_INSTRUCTION 1:_
Answer these questions about the passage on the history of writing and printing:
(a) What course is the writer thinking about teaching in the fall?
(b) Which author will students read first next term?
(c) On what do most people compose today, according to the passage?

_PROVIDED PASSAGE:_
· · · ·
Books on the history of (the physical act of) writing/printing?
So, I'm beginning to think about teaching my modern political thought course in the fall, and about ways--O idealistic me--to persuade students to take the material seriously and spend some time struggling with it, instead of dipping into and out of it after their whim or curiosity or emotional reaction, as if it were so many piles of blog commentary.
I hit upon the idea of spending some time discussing with students what the very act of writing, then publishing, material in the past was like. Most everyone today composes on the computer, in air-conditioned rooms, on more or less comfortable chairs, with plenty of artificial light. Typesetting and printing, for those manuscripts that find their way into print, is done by people working in similar circumstances, most often without the need--unless the method is deliberately chosen--for physical typesetting and the pressing of letters into paper.
But--to pick the example of the first author the students will be reading next term--Thomas Hobbes would have had to write his manuscript out by hand, with pens that had to be dipped, on expensive paper, in rooms without the benefit of temperature controls, on wooden furniture, under bad light . . . you get the idea. Things obviously would be even more unlike today's writers' lairs the farther back in history you go.
Under those circumstances, it seems like you would take writing--and books and printing--very seriously, because you invest so much in the act, certainly more than the Ann Coulters and Michael Moores of today do in what appears in print under their names.
· · · ·
_INSTRUCTION 2:_
Please retype the lines in the entries starting with the line that contains "Press the **Save** button once" and going on through the line that contains "- **Password:** lemon@san!".

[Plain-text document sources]
· · · ·
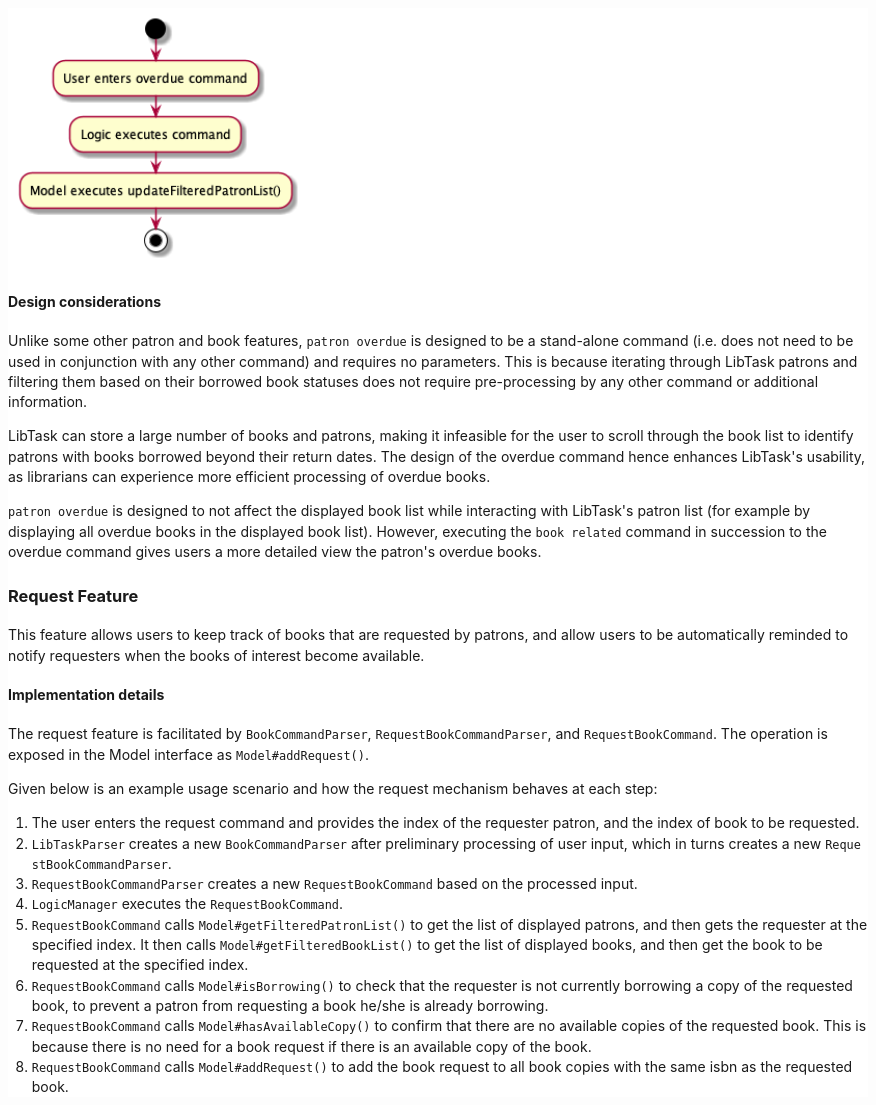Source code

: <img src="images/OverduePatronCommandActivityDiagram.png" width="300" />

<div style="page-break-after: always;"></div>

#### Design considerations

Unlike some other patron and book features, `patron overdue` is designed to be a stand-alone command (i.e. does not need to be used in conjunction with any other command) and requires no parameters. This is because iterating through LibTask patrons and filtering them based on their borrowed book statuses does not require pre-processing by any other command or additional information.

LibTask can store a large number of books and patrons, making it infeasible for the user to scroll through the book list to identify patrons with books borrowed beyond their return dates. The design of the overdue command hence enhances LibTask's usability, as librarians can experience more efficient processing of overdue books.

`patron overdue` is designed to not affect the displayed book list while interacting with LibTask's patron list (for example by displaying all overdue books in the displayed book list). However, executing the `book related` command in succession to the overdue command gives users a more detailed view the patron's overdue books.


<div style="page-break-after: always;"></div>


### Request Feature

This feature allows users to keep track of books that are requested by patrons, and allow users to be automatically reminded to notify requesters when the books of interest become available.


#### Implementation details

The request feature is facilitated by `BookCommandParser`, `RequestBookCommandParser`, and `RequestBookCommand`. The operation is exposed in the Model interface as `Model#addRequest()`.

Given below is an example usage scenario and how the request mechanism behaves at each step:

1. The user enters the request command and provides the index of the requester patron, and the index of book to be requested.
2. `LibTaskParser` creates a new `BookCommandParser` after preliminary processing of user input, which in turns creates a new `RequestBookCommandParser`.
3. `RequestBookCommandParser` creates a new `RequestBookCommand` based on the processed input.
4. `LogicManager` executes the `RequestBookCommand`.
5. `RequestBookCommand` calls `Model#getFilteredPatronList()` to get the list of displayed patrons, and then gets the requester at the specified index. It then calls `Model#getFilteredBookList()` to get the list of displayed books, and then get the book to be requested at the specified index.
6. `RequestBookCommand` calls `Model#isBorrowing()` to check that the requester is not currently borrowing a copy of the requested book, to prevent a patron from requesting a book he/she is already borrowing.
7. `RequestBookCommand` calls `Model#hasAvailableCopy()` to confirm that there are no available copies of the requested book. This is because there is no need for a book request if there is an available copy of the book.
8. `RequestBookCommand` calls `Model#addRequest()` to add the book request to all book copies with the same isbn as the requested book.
· · · ·
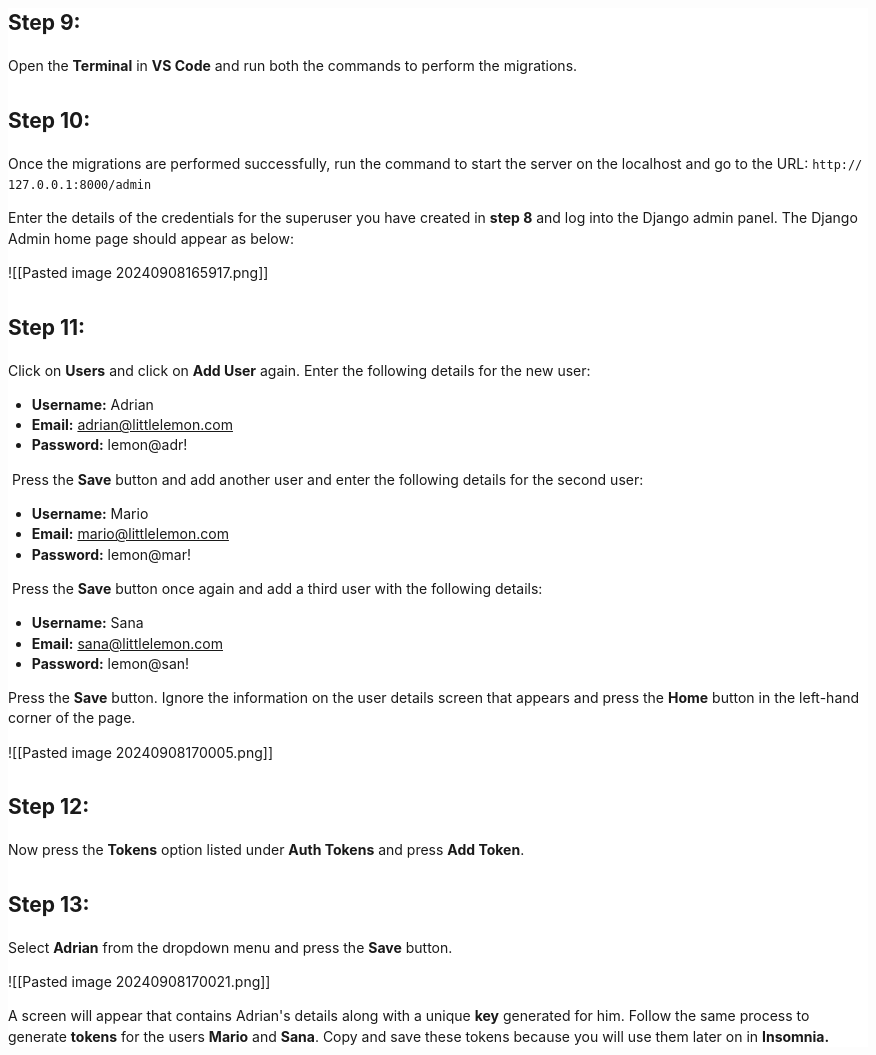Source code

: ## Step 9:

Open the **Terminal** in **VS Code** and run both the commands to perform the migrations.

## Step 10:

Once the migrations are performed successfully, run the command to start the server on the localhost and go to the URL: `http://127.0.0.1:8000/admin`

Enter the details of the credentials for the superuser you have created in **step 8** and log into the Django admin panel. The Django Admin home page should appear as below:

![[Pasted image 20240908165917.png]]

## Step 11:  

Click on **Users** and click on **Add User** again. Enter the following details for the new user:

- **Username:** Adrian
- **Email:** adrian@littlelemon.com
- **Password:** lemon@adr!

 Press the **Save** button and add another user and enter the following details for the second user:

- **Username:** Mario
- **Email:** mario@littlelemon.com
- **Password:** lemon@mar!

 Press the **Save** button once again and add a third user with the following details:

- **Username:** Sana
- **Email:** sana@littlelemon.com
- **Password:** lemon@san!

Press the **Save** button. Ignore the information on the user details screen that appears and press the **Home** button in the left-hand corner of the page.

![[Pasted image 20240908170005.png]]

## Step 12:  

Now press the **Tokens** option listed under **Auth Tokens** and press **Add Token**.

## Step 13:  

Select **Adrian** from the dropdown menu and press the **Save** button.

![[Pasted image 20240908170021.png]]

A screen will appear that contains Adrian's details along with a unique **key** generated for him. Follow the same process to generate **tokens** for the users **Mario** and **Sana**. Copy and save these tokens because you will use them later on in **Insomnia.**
· · · ·
_RESPONSE AREA 1:_
(a) Modern political thought
(b) Thomas Hobbes
(c) The computer

_RESPONSE AREA 2:_
 Press the **Save** button once again and add a third user with the following details:

- **Username:** Sana
- **Email:** sana@littlelemon.com
- **Password:** lemon@san!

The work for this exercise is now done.